Friday, August 5, 2011

the unusual poet and a book about a dying teacher


Two unusual scholars have gifted me two unusual books. both these scholars are elderly, both are bengalis and both are connected to EFLU. i don't know how and why they have picked me as their friend but that they have is my biggest fortune. i like meeting people at various stages of their evolution and these two scholars are in their own devastated way at a stage of evolution when enthusiasm is the biggest life force. without the enthusiasm they might just give up, fall flat, look for meaning in a Hiroshima after the atom bomb. 
their enthusiasm for life and literature reminds of my graduation days when i thought i might end up as another Rushdie any day. their energy to read and absorb literature is rare in India where half way through you give up studying literature and look for call centre jobs. 
it strikes me suddenly that the lives of these scholars are other way round. i mean generally we study and after that we look for a job. but my two friends gave up their jobs when they were 35 or 40 to start studying anew. 
i find this amazing. i find this urge to renew oneself, to at least to make an effort at reclaiming the residual aesthetic sense in you, to at least make an attempt at putting the clock back, unrusting yourself , a superb habit. 


sajalda in my room
first let me tell you something about Sajal Dey. he had been a medical representative with established pharmaceutical companies in india. he gave up his job to study russian in EFLU. now he is in shantiniektan doing a phd. by the way he is domiciled in shantiniketan and his wife is a professor of Viswa Bharati.


my second friend is Kingsuk Basu whom i met few days ago while having my lunch at the mess. he had been a globe trotting software consultant. now he is going to complete his M.A. in Spanish at EFLU through distance mode. he lives with his wife (a French teacher) in Kolkata.


Sajalda is a poet. i have his book of short poems. i like his sense of rhythm. i like the sudden drama in his momentary ideas. he has published the book with lot of care. the care of a passionate man. he also gave me Tuesdays with Morris by Mitch Albom. here an old sociology professor and his favourite student talk about love, compassion and friendship. the professor is dying and the student is accompanying him to his journey towards his end. their sympathy for each other constantly  reminds me of the love we lack.


Dag hammarskjold
Kingsukda  loves to read poetry. i remember to have discussed Rilke's Duino Elegies the first day we met. impressed, he had handed me a thesis he had xeroxed somewhere on chinese poetry edited by ezra pound. i confess i have not read it yet. probably i am afraid of connecting myself to poetry. i confess i have been too poetic for a long time. i confess i don't want to relive the emotional miseries poetry brought for me. 
kingsukda has also introduced me to Dag Hmmarskjold, a swedish diplomat who kept a personal diary.
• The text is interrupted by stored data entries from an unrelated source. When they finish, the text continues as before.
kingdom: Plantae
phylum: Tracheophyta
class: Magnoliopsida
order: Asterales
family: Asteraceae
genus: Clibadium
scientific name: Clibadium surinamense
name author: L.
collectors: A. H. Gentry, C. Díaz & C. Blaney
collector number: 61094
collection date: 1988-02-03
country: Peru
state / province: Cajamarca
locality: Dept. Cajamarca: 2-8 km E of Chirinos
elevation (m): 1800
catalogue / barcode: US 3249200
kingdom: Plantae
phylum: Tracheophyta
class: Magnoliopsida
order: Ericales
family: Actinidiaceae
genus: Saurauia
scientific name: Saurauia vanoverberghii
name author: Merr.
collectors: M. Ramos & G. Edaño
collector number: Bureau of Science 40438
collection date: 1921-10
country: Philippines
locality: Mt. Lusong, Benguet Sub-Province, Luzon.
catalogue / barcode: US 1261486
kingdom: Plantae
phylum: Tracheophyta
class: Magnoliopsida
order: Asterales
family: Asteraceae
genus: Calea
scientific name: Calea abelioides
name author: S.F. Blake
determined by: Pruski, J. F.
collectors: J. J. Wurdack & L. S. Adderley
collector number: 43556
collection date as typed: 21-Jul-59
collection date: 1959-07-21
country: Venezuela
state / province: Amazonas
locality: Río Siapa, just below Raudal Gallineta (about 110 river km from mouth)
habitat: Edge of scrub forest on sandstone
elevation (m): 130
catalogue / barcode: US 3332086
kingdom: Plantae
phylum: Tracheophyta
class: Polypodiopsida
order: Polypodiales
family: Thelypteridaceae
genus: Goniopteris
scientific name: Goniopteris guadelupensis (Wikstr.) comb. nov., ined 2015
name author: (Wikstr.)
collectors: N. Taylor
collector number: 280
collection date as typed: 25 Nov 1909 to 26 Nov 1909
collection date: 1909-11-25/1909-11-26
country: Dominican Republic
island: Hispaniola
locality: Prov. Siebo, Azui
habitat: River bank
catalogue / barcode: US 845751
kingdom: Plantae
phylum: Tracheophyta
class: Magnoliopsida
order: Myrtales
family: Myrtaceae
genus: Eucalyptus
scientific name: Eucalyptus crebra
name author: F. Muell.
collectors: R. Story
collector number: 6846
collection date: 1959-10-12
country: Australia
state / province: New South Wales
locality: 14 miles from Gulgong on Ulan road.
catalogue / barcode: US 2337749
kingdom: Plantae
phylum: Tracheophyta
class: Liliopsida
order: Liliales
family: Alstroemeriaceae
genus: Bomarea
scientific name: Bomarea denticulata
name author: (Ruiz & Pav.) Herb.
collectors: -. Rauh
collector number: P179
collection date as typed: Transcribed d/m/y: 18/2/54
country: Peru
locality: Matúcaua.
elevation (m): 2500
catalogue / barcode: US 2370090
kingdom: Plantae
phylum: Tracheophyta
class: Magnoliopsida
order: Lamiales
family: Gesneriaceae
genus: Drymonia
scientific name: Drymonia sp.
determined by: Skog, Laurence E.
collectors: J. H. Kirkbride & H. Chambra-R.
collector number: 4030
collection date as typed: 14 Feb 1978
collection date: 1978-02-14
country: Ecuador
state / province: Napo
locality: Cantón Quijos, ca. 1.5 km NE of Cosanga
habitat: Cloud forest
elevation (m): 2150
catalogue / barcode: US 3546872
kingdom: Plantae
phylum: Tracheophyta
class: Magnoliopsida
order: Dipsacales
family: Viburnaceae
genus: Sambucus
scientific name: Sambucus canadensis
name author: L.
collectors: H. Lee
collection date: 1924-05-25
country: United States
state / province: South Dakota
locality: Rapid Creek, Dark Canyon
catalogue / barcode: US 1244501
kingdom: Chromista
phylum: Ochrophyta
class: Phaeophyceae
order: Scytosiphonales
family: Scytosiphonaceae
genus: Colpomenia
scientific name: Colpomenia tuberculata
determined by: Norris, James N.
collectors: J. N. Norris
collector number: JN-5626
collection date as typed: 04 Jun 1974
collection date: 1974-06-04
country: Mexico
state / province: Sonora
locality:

The rescuers found the diary clung to the dead body of Dag after a plane crash which killed this remarkable man. he was a UN diplomat running across the world looking for possible solutions to battles in Arab-Israel and Africa. Kingsukda wanted me to read his diary (published and edited by an eminent poet) to understand the gloominess in the movies of Bergman. "Since Bergman was also Swedish you'll find similarities in their gloomy vision," Kingsukda said. "I know about Sweden and i know how hard living can be under the snow. it's too much of  melancholy," he would add. 


i still don't like bergman but i like Dag's poems because his fears, anxieties, momentary philosophies are like our own. a man desperately trying to pursue the world to come to some sense and then losing out, yet smiling and then waking up in the morning and saying hello to himself in the mirror, the first thing in the morning. his poems are like the vaporized guilt of a diplomat.